--- START ---

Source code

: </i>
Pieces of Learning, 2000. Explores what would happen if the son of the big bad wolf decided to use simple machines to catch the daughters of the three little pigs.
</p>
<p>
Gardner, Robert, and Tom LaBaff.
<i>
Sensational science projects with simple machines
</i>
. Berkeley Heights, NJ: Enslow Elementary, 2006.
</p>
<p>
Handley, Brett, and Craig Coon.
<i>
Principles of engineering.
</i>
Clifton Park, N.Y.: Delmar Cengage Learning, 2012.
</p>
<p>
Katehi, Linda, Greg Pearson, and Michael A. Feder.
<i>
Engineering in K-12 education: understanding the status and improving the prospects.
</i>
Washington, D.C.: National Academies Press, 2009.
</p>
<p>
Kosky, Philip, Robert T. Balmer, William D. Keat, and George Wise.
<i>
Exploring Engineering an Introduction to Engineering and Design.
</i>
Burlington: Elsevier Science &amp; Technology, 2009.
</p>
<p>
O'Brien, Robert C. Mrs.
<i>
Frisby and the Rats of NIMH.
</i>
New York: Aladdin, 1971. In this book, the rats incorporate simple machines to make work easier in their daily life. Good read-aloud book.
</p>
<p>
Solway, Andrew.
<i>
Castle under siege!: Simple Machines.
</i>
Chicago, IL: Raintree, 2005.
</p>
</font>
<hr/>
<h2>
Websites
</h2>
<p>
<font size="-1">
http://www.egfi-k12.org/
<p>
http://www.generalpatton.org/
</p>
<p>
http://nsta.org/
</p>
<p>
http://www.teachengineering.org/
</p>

--- END ---

> [Problem details]
Only lines holding the word "http" belong in the answer; copy all of them from the records.

> [Reply]
http://www.egfi-k12.org/
http://www.generalpatton.org/
http://nsta.org/
http://www.teachengineering.org/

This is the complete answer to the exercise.